ACTION ITEM
Find the lines in the records that carry the word "Hodgkin". Copy each one.

GIVEN RECORDS
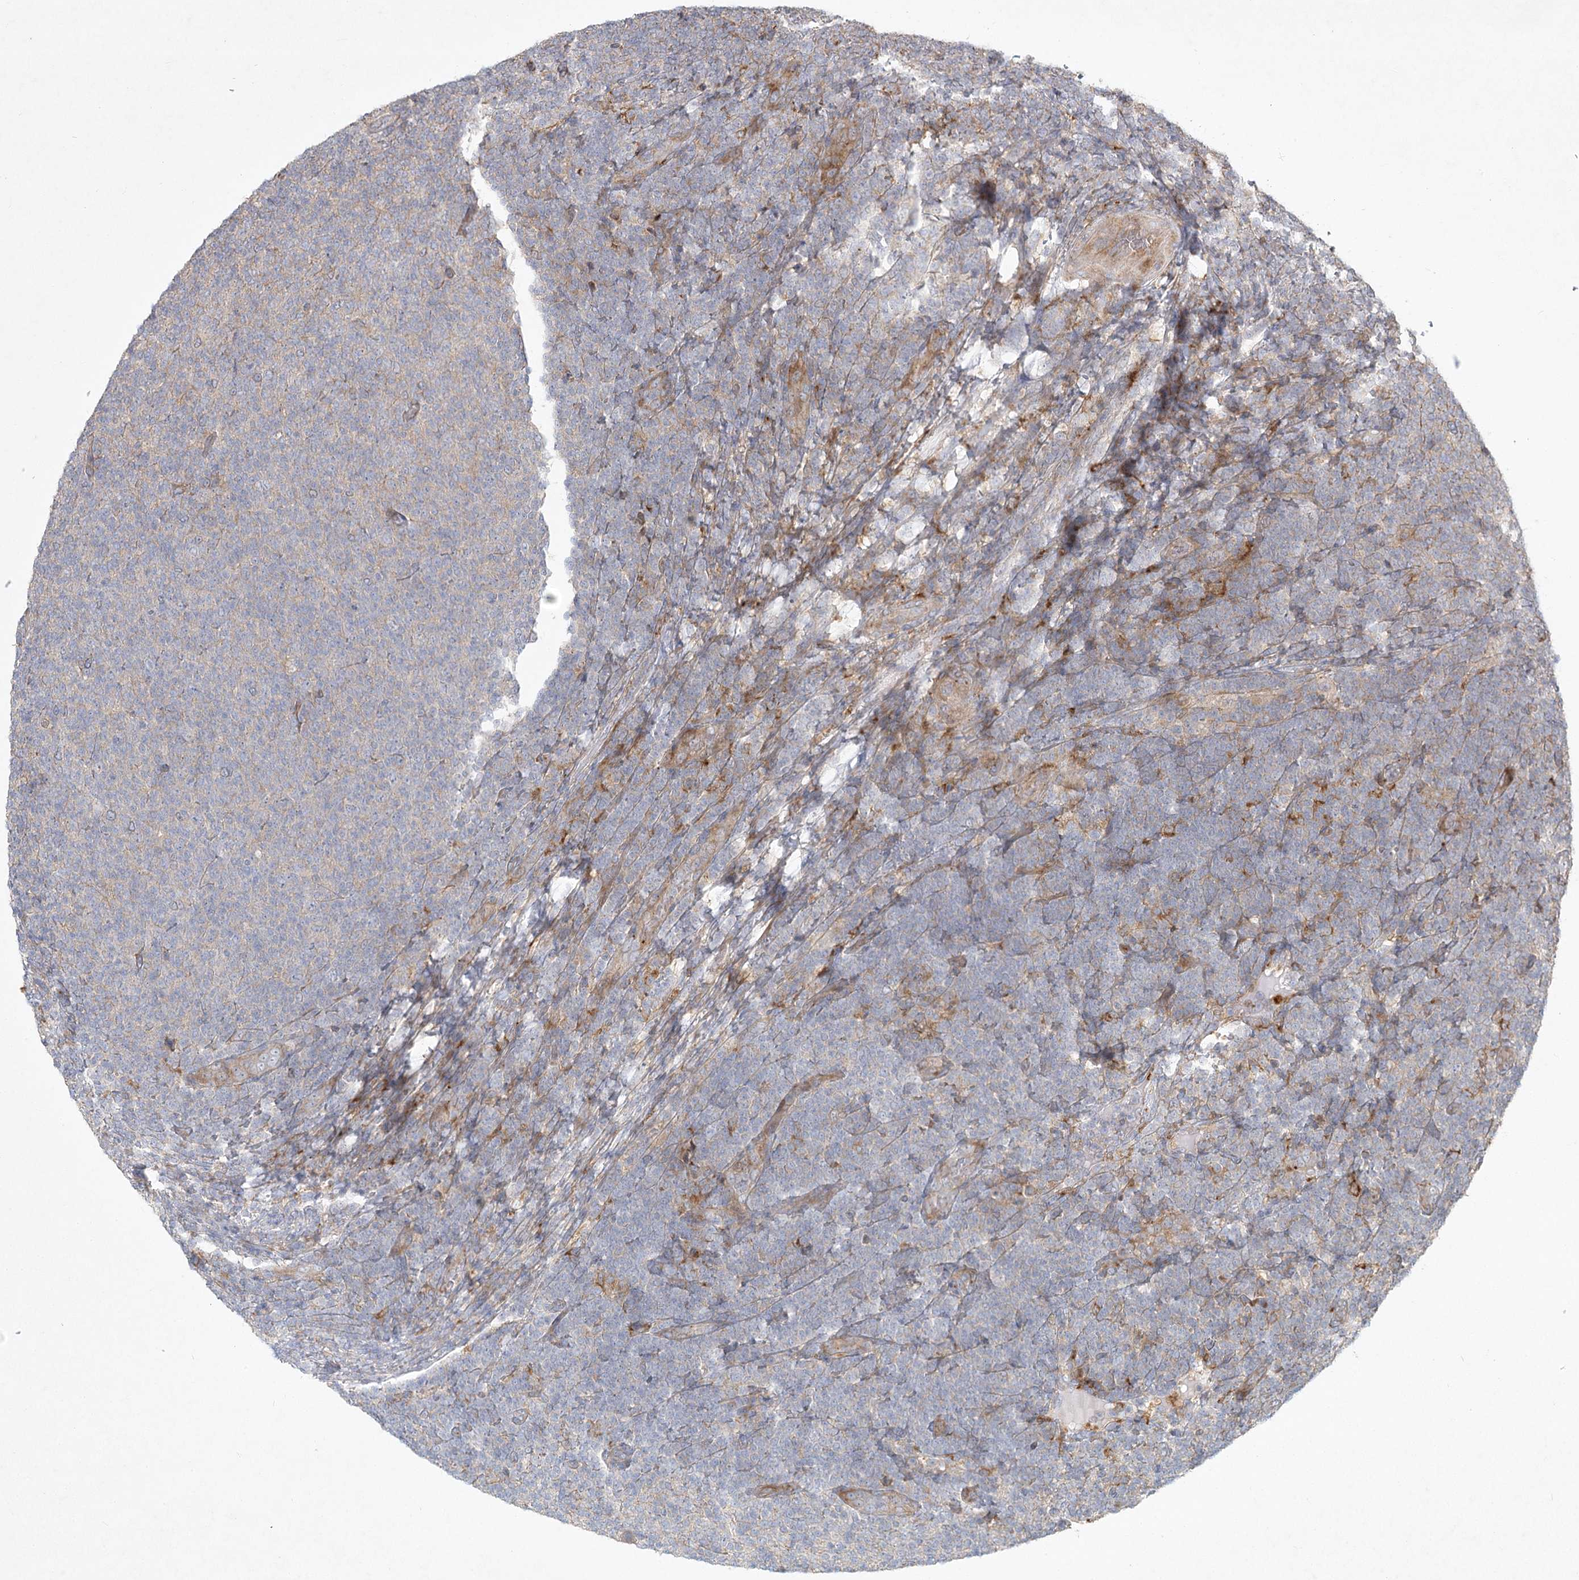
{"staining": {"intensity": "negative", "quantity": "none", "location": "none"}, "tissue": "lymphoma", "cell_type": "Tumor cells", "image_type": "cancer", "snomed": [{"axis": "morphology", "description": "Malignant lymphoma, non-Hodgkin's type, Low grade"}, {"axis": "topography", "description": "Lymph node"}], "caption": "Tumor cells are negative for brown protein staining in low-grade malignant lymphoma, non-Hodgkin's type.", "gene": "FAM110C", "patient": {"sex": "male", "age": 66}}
* * *
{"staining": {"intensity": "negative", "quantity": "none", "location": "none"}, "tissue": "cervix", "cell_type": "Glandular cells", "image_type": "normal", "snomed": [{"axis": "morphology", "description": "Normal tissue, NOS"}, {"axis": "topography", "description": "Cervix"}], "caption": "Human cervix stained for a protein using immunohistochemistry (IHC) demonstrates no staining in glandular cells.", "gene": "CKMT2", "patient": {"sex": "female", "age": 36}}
--
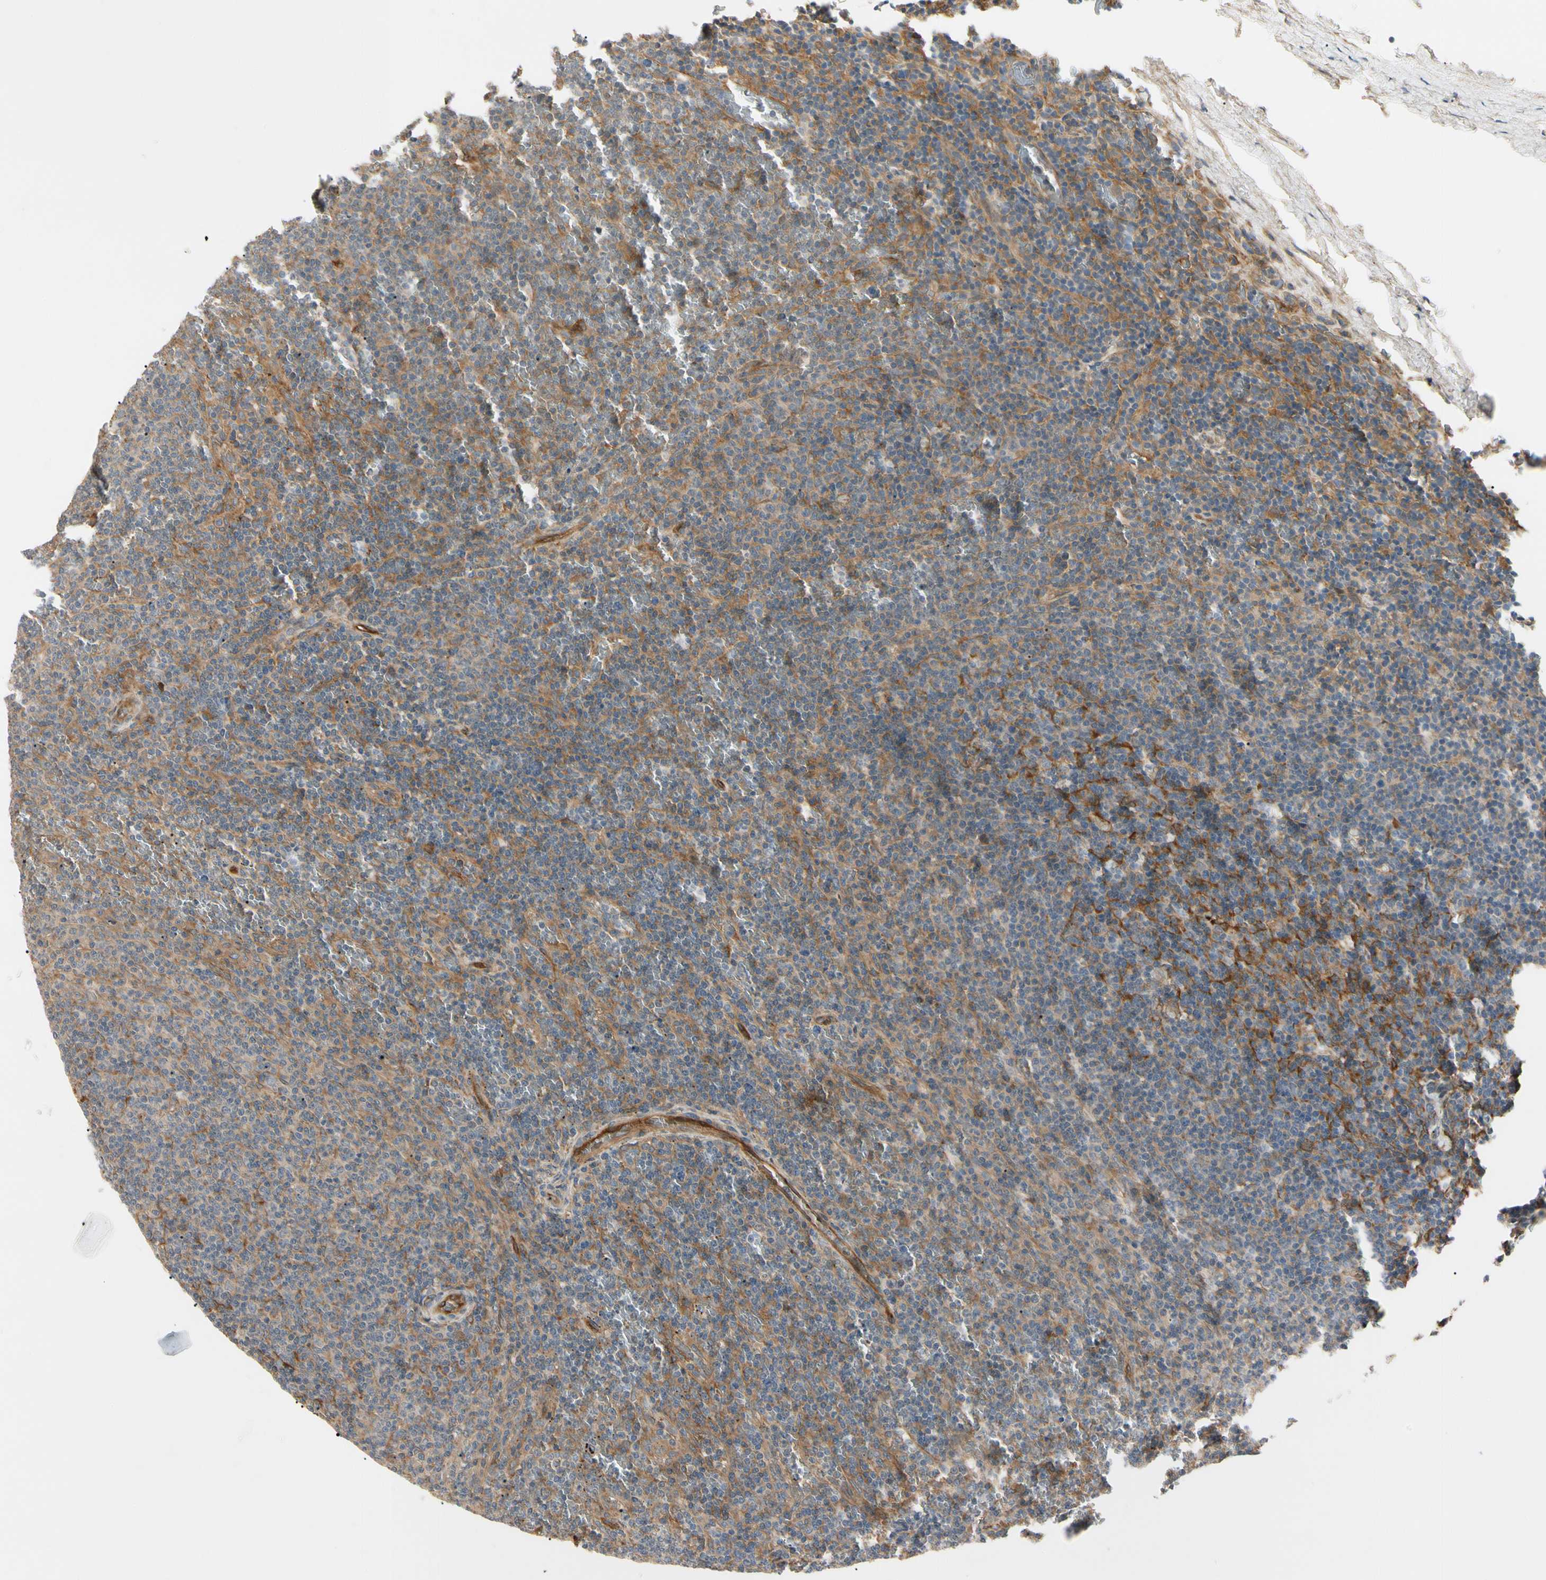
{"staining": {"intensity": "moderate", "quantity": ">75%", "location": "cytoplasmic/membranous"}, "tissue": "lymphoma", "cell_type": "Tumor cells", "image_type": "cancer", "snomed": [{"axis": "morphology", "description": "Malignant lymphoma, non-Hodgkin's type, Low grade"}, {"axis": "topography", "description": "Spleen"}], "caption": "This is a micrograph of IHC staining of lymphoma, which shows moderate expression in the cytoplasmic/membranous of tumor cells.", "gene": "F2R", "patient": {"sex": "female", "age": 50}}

EXERCISE SOLUTION
{"staining": {"intensity": "negative", "quantity": "none", "location": "none"}, "tissue": "lymphoma", "cell_type": "Tumor cells", "image_type": "cancer", "snomed": [{"axis": "morphology", "description": "Malignant lymphoma, non-Hodgkin's type, Low grade"}, {"axis": "topography", "description": "Lymph node"}], "caption": "Tumor cells are negative for brown protein staining in low-grade malignant lymphoma, non-Hodgkin's type.", "gene": "FAM110C", "patient": {"sex": "male", "age": 66}}
{"staining": {"intensity": "moderate", "quantity": ">75%", "location": "cytoplasmic/membranous"}, "tissue": "lymphoma", "cell_type": "Tumor cells", "image_type": "cancer", "snomed": [{"axis": "morphology", "description": "Malignant lymphoma, non-Hodgkin's type, Low grade"}, {"axis": "topography", "description": "Spleen"}], "caption": "This is a micrograph of IHC staining of lymphoma, which shows moderate expression in the cytoplasmic/membranous of tumor cells.", "gene": "F2R", "patient": {"sex": "female", "age": 50}}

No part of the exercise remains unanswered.